(Brief)
Set down each entry below exactly as written, keeping the pictures out.

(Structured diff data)

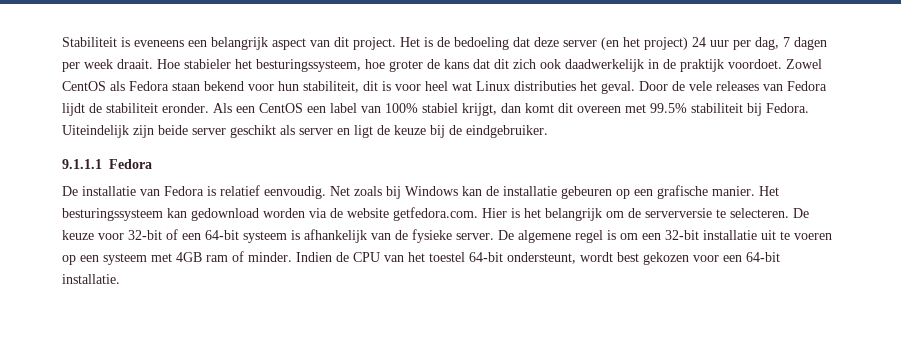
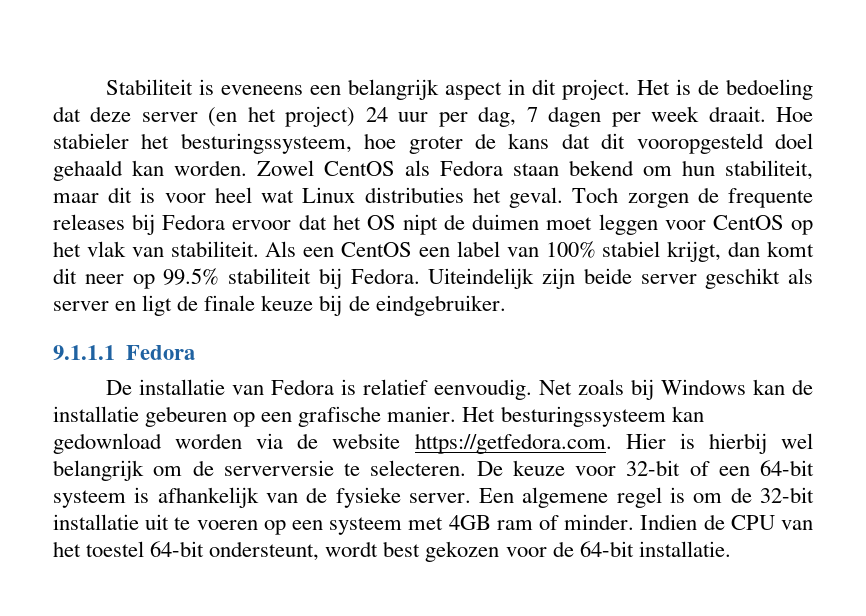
[310,40,330,47] van -> [507,79,525,95] in
[513,59,782,72] zich ook daadwerkelijk in de praktijk voordoet. -> [636,133,813,154] [53,160,247,181] vooropgesteld doel gehaald kan worden.
[248,84,274,91] voor -> [643,166,672,176] om
(359, 87) none -> [53,193,99,203] maar
[639,81,827,91] [62,103,209,116] Door de vele releases van Fedora lijdt de stabiliteit eronder. -> [572,187,814,208] [53,214,813,235] [53,241,259,257] Toch zorgen de frequente releases bij Fedora ervoor dat het OS nipt de duimen moet leggen voor CentOS op het vlak van stabiliteit.
[577,104,646,113] overeen met -> [84,274,155,289] neer op
(390, 130) none -> [204,295,256,311] finale
[393,207,478,221] getfedora.com. -> [414,433,612,454] https://getfedora.com.
[524,208,541,218] het -> [708,433,813,454] hierbij wel
[498,230,514,240] De -> [479,488,515,503] Een
[642,233,661,240] een -> [730,487,752,503] de
[723,255,742,262] een -> [552,541,574,557] de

(Result)
[310,40,330,47] van -> [507,79,525,95] in
[513,59,782,72] zich ook daadwerkelijk in de praktijk voordoet. -> [636,133,813,154] [53,160,247,181] vooropgesteld doel gehaald kan worden.
[248,84,274,91] voor -> [643,166,672,176] om
(359, 87) none -> [53,193,99,203] maar
[639,81,827,91] [62,103,209,116] Door de vele releases van Fedora lijdt de stabiliteit eronder. -> [572,187,814,208] [53,214,813,235] [53,241,259,257] Toch zorgen de frequente releases bij Fedora ervoor dat het OS nipt de duimen moet leggen voor CentOS op het vlak van stabiliteit.
[577,104,646,113] overeen met -> [84,274,155,289] neer op
(390, 130) none -> [204,295,256,311] finale
[393,207,478,221] getfedora.com. -> [414,433,612,454] https://getfedora.com.
[524,208,541,218] het -> [708,433,813,454] hierbij wel
[498,230,514,240] De -> [479,488,515,503] Een
[642,233,661,240] een -> [730,487,752,503] de
[723,255,742,262] een -> [552,541,574,557] de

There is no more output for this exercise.